“Since Tom Scholz is such a slow worker, there were only four Boston albums between the group's 1976 debut and this Greatest Hits collection in 1997. That may mean that there isn’t much music to compile…but that doesn't matter for most casual fans” (Erlewine) merely interested in having songs like “More Than a Feeling to Amanda, on one compact disc” (Erlewine).
The biggest problem with this album is determining who it is for. “For the collector, the record isn’t quite as appealing, even if it contains three new songs as bait. These three songs simply don’t deliver the melodic punch or guitar crunch that distinguishes the group’s best work. It’s nice to hear original vocalist Brad Delp on Higher Power, but Tell Me is slight, and an instrumental version of The Star Spangled Banner is nearly an insult” (Erlewine).
For the casual fan, this assembles most of the familiar radio fare. However, this album exposes a problem with titling a collection Greatest Hits as opposed to Best of. The latter allows for more leeway, since it could be anyone’s opinion what the best of a band is. This collection might have more properly been called that and, if nothing else, the alliteration of the title Best of Boston would have sounded better.
However, by calling the album Greatest Hits, there is an implied commitment to gather those songs that charted the highest. Here is where the album falters. Between the pop charts and the album rock charts, Boston charted 12 songs from 1976 to 1997. Four of those songs are not here. Casual fans may not miss ‘I Need Your Love’ and ‘Walk On,’ from Boston’s 1994 album, but even the somewhat initiated Boston fan has to wonder where 1986’s Third Stage songs ‘We’re Ready’ and ‘Can’tcha Say/Still in Love’ are. The former was one of Boston’s four top 10 pop hits and the latter reached #20 on the pop charts.
Mind you, there are a couple of well-known songs here that didn’t chart, but have received plenty of airplay over the years. It would be hard to imagine this collection existing without Rock and Roll Band and Party. However, we certainly don’t need Livin’ for You and a second version of Higher Power.

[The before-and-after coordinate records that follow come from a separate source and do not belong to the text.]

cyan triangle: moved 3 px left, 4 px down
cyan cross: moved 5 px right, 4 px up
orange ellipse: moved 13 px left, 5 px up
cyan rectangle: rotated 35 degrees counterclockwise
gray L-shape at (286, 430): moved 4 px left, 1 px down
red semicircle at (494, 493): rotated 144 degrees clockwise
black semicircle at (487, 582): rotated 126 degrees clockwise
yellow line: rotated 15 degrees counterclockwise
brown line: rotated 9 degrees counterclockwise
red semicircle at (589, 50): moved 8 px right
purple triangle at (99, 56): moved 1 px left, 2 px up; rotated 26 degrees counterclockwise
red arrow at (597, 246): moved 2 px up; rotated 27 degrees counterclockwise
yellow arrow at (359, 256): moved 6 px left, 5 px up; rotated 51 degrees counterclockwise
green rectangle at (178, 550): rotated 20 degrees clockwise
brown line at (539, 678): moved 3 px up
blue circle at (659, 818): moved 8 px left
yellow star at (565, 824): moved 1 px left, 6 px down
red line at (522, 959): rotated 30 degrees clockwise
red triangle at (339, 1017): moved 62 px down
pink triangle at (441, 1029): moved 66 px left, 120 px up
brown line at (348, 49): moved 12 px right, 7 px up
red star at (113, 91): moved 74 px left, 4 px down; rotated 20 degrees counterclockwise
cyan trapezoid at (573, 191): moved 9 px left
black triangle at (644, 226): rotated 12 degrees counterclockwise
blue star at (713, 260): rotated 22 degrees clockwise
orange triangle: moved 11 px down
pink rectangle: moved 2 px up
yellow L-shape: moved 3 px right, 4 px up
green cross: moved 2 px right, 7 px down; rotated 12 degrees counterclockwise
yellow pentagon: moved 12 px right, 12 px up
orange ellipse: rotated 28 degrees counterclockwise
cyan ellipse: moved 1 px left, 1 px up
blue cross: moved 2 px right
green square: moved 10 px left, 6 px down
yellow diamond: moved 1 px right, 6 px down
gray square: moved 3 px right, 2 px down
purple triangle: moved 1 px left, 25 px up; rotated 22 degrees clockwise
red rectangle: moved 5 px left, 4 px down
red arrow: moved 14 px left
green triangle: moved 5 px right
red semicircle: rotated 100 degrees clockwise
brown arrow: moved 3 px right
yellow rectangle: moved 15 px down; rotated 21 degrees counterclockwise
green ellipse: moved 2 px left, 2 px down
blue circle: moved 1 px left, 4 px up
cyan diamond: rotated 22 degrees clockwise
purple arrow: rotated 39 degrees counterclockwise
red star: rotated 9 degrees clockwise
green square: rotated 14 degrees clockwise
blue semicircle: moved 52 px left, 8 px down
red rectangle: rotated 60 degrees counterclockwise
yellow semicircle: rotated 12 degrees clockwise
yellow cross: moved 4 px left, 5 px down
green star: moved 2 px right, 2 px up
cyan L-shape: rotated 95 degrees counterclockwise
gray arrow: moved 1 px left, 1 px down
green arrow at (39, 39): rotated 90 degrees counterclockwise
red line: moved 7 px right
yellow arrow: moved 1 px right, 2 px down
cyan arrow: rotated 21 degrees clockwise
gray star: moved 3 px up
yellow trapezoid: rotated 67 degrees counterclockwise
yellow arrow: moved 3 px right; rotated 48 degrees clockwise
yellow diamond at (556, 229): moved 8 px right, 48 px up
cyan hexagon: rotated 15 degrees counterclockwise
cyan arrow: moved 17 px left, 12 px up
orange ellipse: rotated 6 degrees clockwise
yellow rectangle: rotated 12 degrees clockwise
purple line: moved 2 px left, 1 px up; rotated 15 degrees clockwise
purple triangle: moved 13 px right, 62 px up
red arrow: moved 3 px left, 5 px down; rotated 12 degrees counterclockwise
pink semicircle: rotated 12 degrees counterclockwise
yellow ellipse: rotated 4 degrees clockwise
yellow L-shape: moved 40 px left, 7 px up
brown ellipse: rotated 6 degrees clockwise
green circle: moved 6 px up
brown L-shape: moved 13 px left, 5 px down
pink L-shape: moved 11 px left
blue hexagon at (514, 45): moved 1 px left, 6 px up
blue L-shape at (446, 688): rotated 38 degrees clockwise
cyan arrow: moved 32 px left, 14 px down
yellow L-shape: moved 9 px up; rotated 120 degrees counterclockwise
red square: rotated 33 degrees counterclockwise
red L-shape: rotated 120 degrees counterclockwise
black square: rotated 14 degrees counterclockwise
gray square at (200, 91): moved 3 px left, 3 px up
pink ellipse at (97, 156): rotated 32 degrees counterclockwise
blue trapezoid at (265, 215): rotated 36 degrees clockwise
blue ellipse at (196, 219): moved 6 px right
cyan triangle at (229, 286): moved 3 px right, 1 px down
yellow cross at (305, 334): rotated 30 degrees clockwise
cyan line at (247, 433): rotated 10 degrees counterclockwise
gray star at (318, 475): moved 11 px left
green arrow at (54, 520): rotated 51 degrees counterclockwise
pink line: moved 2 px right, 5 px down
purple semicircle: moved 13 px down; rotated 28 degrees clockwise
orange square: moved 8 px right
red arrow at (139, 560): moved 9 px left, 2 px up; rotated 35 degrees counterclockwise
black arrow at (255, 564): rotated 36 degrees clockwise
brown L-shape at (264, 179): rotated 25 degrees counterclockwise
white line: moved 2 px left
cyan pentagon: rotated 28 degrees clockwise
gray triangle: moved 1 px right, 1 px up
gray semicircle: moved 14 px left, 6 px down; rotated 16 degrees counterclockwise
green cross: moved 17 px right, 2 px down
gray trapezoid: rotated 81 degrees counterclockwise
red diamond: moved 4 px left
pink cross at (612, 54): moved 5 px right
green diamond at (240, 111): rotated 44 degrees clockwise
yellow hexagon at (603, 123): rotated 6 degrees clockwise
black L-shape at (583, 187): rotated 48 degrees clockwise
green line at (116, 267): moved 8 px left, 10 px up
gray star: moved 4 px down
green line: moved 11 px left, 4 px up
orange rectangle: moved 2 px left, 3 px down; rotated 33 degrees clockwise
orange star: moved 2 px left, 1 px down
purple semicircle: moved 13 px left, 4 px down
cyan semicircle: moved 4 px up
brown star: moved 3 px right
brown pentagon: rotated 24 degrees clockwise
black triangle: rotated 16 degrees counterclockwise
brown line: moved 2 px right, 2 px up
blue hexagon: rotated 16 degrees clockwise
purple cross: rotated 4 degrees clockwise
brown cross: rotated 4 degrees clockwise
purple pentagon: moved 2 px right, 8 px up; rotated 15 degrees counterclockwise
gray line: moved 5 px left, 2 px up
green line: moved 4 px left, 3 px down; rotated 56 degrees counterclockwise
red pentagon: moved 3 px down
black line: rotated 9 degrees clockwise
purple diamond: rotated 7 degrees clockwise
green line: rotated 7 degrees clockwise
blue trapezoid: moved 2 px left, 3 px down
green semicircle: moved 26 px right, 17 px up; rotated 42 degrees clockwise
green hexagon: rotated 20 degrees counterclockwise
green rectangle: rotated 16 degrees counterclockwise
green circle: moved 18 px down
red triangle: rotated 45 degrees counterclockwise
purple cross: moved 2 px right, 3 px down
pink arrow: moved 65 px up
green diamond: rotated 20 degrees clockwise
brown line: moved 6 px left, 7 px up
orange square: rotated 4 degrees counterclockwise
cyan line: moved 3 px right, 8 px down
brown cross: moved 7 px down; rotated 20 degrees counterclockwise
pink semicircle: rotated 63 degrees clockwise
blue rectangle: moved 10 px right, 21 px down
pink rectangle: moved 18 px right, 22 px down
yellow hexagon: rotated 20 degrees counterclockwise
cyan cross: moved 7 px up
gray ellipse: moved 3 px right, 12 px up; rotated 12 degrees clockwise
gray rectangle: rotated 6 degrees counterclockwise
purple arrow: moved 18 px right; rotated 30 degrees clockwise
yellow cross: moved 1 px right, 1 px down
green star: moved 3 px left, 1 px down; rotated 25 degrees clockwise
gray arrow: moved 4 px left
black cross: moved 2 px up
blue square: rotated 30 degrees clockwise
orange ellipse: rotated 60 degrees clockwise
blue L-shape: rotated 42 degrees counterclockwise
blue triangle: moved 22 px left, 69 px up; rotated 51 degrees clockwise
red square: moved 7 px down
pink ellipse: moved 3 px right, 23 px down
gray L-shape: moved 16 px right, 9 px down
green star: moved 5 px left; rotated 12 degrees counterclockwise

Another note: some anthologies can get away with a non-chronological track listing; this collection isn’t one of them. With so much time between albums, Boston lacks continuity in sound (by the third album, 3/5 of the original members had left) and jumping around between eras can be jarring. The shortcomings of more recent material are never more apparent than when new song ‘Higher Power’ flows into ‘More Than a Feeling.’ Why not kick things off with the latter, the best known Boston song and one of album rock’s biggest songs ever? Leave the new recordings for the end, where the drop-off won’t be quite so obvious.
In the end, “Greatest Hits is a mixed bag” (Erlewine). It may gather enough to satisfy the casual fan, but one is better off buying the first two albums, which taken together practically make for a greatest hits anyway.